Seperti dirilis oleh Bloomberg.com tanggal 4 April 2013, permintaan kelapa sawit Indonesia meningkat 9,1% menjadi 2,04 juta metrik ton dari sebelumya 1,87 metrik ton di bulan Januari, menurut data yang didapat dari Gabungan Pengusaha Kelapa Sawit Indonesia yang dikirim lewat surat elektronik kepada media yang bersangkutan. Pengiriman tersebut, adalah pengiriman terbesar dalam satu bulan sepanjang sejarah sejak tahun 2008 silam. Hal ini sekaligus menumbangkan perkiraan produksi yang pernah dirilis oleh Bloomberg, yaitu 1,51 juta metrik ton.

Tabel: Tutupan Hutan di Indonesia dan Malaysia antara tahun 2000 hingga 2010. Sumber: Juka Miettinen 2011

Meningkatnya ekspor ini membantu mengurangi cadangan komoditi sawit di Indonesia dan mencegah jatuhnya harga hingga 34% seperti yang terjadi di Kuala Lumpur tahun lalu. Produk kelapa sawit Indonesia yang digunakan dalam berbagai keperluan mulai dari pembuatan mie hingga bahan bakar, sempat turun sebanyak 14% menjadi 3 juta ton di bulan Februari dibanding bulan sebelumnya, menurut data Bloomberg yang dirilis tanggal 14 Februari silam.

Menurut Direktur Eksekutif Gapki, Fadhil Hasan, pihak produsen sawit kini sudah bisa beradaptasi dengan regulasi baru di Cina. Selain itu, permintaan ke Cina juga meningkat terkait dengan adanya perayaan tahun baru Cina di negeri tersebut pertengahan Februari silam.

China memberlakukan aturan yang lebih ketat pada impor minyak nabati untuk meningkatkan standar keamanan terhadap makanan. Hal ini mulai berlaku 1 Januari silam. Akibat kebijakan baru ini, ekspor kelapa sawit Indonesia pada bulan Januari ke Cina dan beberapa negara Asia turun 15 persen.

Kondisi ini bangkit pada bulan Februari 2013. Pengiriman melonjak 108 persen menjadi 370.110 ton pada bulan Februari dan penjualan ke Pakistan melonjak 80 persen menjadi 149.850 ton menurut data dari Gapki. Sementara ekspor ke India, yang merupakan pembeli terbesar produk kelapa sawit Indonesia, turun 13 persen menjadi 699.770 ton, hal serupa juga terjadi dengan penjualan ke Uni Eropa yang turun 22 persen menjadi 305.120 ton.

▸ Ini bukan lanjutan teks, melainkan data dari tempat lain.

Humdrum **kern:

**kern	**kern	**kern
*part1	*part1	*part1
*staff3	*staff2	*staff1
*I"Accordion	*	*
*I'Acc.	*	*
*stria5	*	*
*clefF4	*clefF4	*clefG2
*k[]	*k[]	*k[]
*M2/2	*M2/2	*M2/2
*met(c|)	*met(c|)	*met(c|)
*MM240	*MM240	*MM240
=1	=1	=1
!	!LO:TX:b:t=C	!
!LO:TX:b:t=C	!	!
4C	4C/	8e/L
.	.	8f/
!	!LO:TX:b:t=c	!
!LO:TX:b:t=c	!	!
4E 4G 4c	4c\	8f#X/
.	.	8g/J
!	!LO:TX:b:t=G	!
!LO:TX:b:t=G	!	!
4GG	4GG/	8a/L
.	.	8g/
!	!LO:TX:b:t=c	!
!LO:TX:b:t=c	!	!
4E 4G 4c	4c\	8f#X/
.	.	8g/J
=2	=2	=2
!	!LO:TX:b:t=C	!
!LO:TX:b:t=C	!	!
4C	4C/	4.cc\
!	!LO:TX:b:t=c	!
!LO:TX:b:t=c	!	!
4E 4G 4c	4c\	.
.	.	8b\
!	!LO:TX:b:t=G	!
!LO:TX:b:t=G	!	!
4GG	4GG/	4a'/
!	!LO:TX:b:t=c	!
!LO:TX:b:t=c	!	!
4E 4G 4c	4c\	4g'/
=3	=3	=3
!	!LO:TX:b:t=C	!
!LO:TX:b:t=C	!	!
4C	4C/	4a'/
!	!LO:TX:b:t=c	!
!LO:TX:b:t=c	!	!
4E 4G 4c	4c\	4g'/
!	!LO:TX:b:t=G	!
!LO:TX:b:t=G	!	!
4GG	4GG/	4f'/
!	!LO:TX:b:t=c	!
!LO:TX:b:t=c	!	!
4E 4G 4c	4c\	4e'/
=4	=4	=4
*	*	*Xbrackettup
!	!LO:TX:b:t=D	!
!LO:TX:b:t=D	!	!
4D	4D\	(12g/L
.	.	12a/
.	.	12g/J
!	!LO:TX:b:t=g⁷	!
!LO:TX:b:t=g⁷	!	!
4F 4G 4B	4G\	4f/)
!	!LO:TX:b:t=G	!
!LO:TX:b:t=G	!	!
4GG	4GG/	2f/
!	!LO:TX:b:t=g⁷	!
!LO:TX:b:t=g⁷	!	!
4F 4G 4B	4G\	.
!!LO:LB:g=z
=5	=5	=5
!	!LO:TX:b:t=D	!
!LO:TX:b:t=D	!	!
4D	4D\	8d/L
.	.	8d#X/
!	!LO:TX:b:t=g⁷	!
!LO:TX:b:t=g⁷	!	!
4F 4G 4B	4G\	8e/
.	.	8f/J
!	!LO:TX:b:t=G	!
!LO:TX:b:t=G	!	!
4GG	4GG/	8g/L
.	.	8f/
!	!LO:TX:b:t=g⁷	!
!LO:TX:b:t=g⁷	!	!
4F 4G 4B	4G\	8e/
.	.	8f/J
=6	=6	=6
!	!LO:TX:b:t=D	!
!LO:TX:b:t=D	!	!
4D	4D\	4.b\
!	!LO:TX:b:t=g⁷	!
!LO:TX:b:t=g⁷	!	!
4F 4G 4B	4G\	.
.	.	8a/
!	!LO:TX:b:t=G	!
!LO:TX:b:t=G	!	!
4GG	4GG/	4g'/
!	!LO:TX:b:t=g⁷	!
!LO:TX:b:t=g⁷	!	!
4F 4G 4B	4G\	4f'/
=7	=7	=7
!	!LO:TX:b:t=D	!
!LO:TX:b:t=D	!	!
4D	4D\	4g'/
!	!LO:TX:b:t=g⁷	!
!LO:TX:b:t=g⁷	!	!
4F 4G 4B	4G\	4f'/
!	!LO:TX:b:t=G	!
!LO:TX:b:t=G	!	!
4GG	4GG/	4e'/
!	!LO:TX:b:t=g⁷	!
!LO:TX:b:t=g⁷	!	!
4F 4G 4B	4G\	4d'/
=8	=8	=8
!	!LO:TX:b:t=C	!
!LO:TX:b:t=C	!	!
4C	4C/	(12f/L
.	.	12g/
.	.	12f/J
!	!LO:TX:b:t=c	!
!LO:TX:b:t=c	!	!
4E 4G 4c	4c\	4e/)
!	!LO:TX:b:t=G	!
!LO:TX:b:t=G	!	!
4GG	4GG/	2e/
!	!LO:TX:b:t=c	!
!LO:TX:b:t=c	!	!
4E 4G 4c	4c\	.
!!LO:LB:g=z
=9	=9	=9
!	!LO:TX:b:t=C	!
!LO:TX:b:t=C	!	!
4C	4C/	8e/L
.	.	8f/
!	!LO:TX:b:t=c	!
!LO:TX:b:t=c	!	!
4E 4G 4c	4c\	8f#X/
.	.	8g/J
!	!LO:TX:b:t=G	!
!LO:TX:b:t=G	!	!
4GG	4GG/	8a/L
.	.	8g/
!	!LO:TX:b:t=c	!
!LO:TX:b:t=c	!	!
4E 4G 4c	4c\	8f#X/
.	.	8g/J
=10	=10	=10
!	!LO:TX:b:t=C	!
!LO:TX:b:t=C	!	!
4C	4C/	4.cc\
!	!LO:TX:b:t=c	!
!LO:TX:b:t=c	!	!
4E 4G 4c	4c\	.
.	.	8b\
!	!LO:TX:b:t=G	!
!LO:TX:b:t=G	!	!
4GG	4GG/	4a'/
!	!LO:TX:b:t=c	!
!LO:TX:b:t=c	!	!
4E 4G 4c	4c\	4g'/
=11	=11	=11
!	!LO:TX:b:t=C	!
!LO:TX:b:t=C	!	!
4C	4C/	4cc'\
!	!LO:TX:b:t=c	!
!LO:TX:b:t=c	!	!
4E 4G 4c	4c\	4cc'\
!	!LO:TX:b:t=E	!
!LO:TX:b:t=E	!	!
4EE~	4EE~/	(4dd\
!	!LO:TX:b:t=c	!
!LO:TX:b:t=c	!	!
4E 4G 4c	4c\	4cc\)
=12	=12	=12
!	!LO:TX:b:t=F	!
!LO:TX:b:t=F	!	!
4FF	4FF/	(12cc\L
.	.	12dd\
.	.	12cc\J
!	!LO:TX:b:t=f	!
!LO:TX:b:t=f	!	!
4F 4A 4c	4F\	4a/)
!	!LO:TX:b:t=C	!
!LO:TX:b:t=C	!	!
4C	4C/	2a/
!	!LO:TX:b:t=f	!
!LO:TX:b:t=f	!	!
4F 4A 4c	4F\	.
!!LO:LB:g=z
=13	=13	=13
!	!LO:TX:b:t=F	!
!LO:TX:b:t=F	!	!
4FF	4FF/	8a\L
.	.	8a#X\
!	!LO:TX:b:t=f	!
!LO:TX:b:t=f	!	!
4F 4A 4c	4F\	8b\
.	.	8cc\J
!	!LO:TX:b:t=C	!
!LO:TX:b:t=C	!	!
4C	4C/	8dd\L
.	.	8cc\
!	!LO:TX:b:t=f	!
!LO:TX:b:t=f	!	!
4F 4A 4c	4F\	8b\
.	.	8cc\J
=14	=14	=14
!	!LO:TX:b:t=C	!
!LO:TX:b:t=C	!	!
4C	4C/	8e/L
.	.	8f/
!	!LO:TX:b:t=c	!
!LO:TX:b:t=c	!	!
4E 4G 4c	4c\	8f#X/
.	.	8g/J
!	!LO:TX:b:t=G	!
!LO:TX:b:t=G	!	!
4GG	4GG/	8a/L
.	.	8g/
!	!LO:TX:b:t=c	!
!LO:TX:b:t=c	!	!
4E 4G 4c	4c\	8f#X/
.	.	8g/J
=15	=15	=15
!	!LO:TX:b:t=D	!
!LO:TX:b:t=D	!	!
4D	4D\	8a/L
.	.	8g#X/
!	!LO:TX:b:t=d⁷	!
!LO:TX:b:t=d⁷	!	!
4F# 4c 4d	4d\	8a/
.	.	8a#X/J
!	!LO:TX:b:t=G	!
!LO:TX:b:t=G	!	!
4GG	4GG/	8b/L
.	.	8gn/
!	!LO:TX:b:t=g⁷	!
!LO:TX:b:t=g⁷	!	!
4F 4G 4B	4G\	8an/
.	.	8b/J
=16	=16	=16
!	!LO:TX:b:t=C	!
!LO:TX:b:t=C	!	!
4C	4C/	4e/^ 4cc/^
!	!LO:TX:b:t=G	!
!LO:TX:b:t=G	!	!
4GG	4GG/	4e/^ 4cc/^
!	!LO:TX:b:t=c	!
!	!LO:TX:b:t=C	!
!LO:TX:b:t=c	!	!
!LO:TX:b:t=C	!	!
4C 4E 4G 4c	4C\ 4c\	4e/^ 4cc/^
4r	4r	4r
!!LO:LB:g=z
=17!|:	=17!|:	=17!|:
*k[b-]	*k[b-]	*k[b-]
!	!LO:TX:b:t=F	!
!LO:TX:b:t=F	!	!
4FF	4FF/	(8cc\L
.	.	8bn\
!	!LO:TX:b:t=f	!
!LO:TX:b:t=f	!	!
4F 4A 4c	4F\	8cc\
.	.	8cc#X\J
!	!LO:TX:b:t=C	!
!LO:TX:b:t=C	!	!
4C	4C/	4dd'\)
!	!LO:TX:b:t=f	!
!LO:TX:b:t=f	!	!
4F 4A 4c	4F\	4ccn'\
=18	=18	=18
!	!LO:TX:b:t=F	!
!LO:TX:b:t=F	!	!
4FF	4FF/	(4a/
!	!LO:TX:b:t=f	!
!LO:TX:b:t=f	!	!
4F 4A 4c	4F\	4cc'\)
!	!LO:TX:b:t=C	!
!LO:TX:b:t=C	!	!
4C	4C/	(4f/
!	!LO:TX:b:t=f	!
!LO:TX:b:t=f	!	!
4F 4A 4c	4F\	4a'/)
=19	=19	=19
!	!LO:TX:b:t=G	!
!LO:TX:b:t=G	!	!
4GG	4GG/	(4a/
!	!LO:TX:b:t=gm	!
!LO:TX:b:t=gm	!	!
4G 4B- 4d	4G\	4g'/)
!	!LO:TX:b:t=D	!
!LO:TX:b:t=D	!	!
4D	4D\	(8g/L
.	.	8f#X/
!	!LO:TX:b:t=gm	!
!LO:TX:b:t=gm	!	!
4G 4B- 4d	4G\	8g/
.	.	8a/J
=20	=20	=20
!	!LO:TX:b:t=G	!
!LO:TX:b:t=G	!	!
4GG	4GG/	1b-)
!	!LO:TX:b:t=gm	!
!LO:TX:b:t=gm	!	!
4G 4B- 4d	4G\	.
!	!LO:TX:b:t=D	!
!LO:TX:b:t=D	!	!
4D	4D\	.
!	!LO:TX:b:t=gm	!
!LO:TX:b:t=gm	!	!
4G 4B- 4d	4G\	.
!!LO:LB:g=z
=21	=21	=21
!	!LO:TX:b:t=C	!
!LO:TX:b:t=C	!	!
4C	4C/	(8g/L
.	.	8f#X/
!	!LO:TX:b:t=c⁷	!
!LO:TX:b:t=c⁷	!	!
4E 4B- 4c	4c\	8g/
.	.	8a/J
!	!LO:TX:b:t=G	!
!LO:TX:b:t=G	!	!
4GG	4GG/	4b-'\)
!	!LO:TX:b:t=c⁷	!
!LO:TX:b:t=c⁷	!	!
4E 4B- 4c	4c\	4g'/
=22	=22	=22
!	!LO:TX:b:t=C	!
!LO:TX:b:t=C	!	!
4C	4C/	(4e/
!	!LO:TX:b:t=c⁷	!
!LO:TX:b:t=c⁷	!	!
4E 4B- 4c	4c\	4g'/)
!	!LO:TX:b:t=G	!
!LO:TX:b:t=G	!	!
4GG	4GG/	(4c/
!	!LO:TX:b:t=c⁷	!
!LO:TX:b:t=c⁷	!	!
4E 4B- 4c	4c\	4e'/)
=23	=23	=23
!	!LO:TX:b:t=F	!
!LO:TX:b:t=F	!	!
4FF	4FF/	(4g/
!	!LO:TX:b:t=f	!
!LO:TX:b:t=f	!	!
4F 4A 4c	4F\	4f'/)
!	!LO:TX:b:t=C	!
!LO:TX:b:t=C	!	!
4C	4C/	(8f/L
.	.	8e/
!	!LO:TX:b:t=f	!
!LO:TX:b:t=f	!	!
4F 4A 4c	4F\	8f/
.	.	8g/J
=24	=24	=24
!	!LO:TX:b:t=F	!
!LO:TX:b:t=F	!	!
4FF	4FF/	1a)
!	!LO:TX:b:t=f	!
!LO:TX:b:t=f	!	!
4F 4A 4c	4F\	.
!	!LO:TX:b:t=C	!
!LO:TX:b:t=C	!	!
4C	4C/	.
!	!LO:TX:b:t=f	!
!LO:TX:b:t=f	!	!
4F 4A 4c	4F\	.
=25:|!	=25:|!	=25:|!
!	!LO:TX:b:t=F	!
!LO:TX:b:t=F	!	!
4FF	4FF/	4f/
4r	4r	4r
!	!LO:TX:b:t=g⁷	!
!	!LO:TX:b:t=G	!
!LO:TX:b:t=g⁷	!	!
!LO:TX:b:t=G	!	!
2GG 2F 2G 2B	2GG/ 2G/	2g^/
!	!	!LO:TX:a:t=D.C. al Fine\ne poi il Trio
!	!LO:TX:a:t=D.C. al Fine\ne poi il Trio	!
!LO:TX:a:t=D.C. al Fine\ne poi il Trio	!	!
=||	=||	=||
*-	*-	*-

Buah sawit. Foto: Rhett A. Butler

Ekspor kelapa sawit Indonesia pada dua bulan pertama tahun ini naik 29 persen menjadi 3,9 juta ton dari tahun sebelumnya.

Kendati ekspansi perkebunan kelapa sawit dinilai menjadi pendorong paling utama terjadinya deforestasi di Indonesia dan Malaysia, serta meningkatkan secara drastis emisi karbon dan mengancam spesies langka di kedua negara tersebut, namun pihak perusahaan yang membuka perkebunan baru di Indonesia, seperti Cargill yang baru saja menambah luasan perkebunan mereka, berargumen bahwa ekspansi bisnis kelapa sawit harus dilakukan dan dianggap sangat perlu untuk memberi makan populasi penduduk dunia yang terus meningkat. Selain itu hal ini juga dinilai penting untuk memenuhi permintaan industri yang terus berkembang, dan mereka yakin bahwa ekspansi ini bisa dilakukan tanpa mengancam dan membahayakan satwa liar serta lingkungan.

Harga minyak kelapa sawit dunia kini sudah melebihi duakali lipat biaya produksinya dalam beberapa tahun terakhir, satu hal yang tidak terjadi dengan komoditi lainnya di Asia selama beberapa dekade. Minyak kelapa sawit produksi Indonesia sendiri kini mencapai 26 juta ton setahun, meningkat secara signifikan dari 5,8 juta ton setahun di tahun 1998.

Di sisi lain, ancaman terhadap habitat orangutan akibat aktivitas pembukaan hutan untuk perkebunan kelapa sawit, terus mengintai primata besar Indonesia ini. Terutama di kawasan yang memiliki lahan yang masih sangat luas, yang memenuhi syarat dasar ekspansi masif bagi lahan perkebunan kelapa sawit, seperti di Pulau Kalimantan. Pembukaan lahan ini, selain merugikan bagi satwa liar karena kehilangan habitat mereka, upaya pembukaan lahan yang sangat masif juga menimbulkan konflik sosial dengan masyarakat setempat.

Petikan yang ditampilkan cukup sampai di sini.